The Grand Canyon state was one of the most bitterly contested battlegrounds of the 2020 presidential election.
FOX News’s early, and accurate, calling of the race for President Joe Biden signaled Donald Trump’s then-impending defeat — and set off furious protests by the former president’s supporters and lawyers. Biden won there by more than 10,000 votes in a victory affirmed by court rulings, recounts, and audits. Even pro-Trump auditors, using methods repudiated by official authorities, affirmed the result and even expanded Biden’s lead.
That has not stopped Arizona’s Republican lawmakers from reacting to the perceived, but never proven, specter of “fraud” with House Bill 2492, which imposed proof-of-citizenship requirements.
Assistant Attorney General Kristen Clarke, who became the first Black woman to lead the Justice Department’s Civil Division in May 2021, called such restrictions “onerous.” Voting rights advocates warn as many as 192,000 Arizonans might be purged from voter rolls because they registered before proof of citizenship was added to the requirements.
“House Bill 2492’s onerous documentary proof of citizenship requirement for certain federal elections constitutes a textbook violation of the National Voter Registration Act,” Clarke said in a statement. “For nearly three decades, the National Voter Registration Act has helped to move states in the right direction by eliminating unnecessary requirements that have historically made it harder for eligible voters to access the registration rolls. Arizona has passed a law that turns the clock back on progress by imposing unlawful and unnecessary requirements that would block eligible voters from the registration rolls for certain federal elections.”
The Justice Department claims that Arizona’s law flies in the face of the Supreme Court’s holding in Arizona v. Inter Tribal Council of Ariz., Inc., which rejected an earlier and similar law in 2013.
According to the lawsuit, Arizona lawmakers ignored explicit warnings to this effect during public hearings.
“During hearings on HB 2492, State nonpartisan legislative counsel warned Arizona legislators that the NVRA preempts HB 2492’s [documentary proof of citizenship] requirement for federal-only voters and that imposing such a requirement would directly contravene the Supreme Court’s decision in ITCA,” the 17-page complaint states.
In voting for the law, House Speaker Pro Tempore Travis Grantham (R) acknowledged as much but opined that trying against “is a fight worth having,” the lawsuit continues.

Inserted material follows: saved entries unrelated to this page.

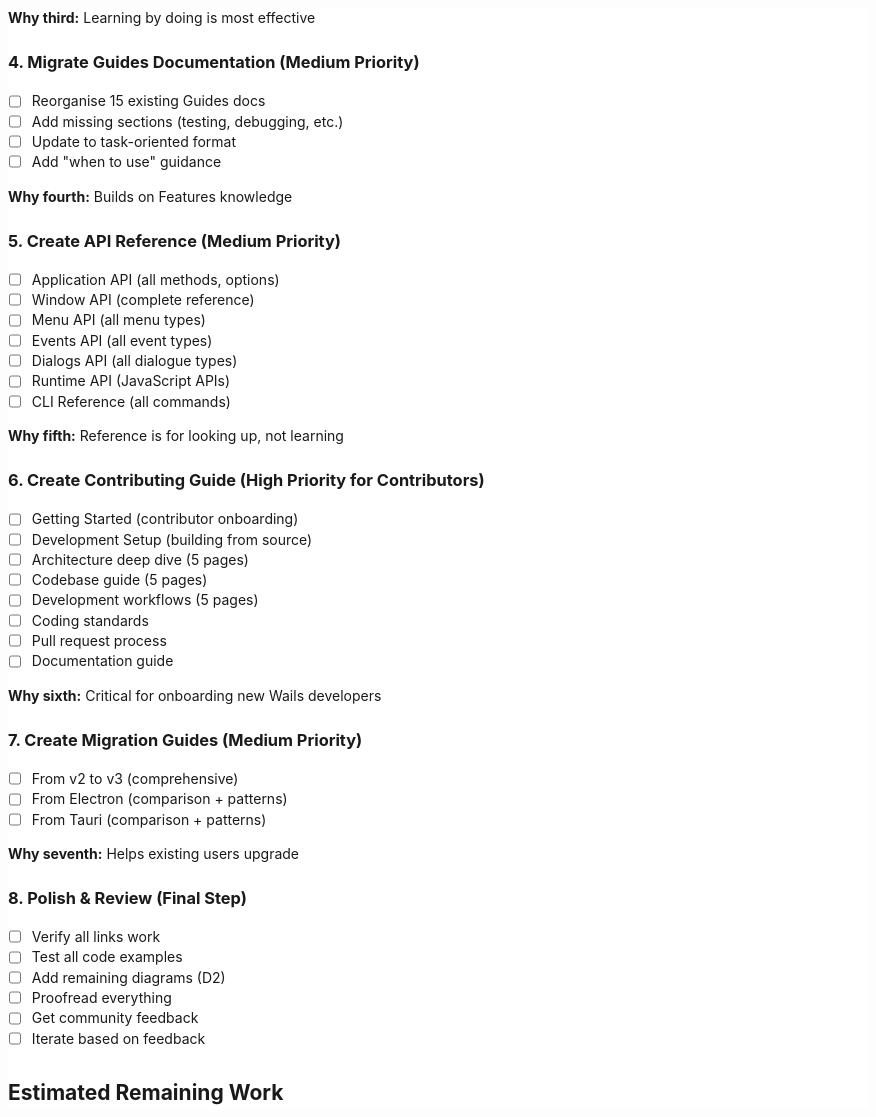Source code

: **Why third:** Learning by doing is most effective

### 4. Migrate Guides Documentation (Medium Priority)
- [ ] Reorganise 15 existing Guides docs
- [ ] Add missing sections (testing, debugging, etc.)
- [ ] Update to task-oriented format
- [ ] Add "when to use" guidance

**Why fourth:** Builds on Features knowledge

### 5. Create API Reference (Medium Priority)
- [ ] Application API (all methods, options)
- [ ] Window API (complete reference)
- [ ] Menu API (all menu types)
- [ ] Events API (all event types)
- [ ] Dialogs API (all dialogue types)
- [ ] Runtime API (JavaScript APIs)
- [ ] CLI Reference (all commands)

**Why fifth:** Reference is for looking up, not learning

### 6. Create Contributing Guide (High Priority for Contributors)
- [ ] Getting Started (contributor onboarding)
- [ ] Development Setup (building from source)
- [ ] Architecture deep dive (5 pages)
- [ ] Codebase guide (5 pages)
- [ ] Development workflows (5 pages)
- [ ] Coding standards
- [ ] Pull request process
- [ ] Documentation guide

**Why sixth:** Critical for onboarding new Wails developers

### 7. Create Migration Guides (Medium Priority)
- [ ] From v2 to v3 (comprehensive)
- [ ] From Electron (comparison + patterns)
- [ ] From Tauri (comparison + patterns)

**Why seventh:** Helps existing users upgrade

### 8. Polish & Review (Final Step)
- [ ] Verify all links work
- [ ] Test all code examples
- [ ] Add remaining diagrams (D2)
- [ ] Proofread everything
- [ ] Get community feedback
- [ ] Iterate based on feedback

## Estimated Remaining Work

The new law also requires that prospective voters provide the place they were born, as opposed to their citizenship.
“A prospective registrant’s birthplace is not material to determining that person’s qualifications to vote,” the lawsuit notes. “Individuals born outside the country can nonetheless be native citizens if born to United States citizen parents or they may acquire citizenship through the naturalization process.”
The form also requires the applicant to check a box indicating their citizenship, described in the lawsuit as a “technical requirement that voters be able to read and precisely follow instructions on how to fill out a form.”
The Justice Department wants a judge to declare that the law violates the National Voter Registration Act of 1993 and the Civil Rights Act of 1964. It wants to block enforcement of the law.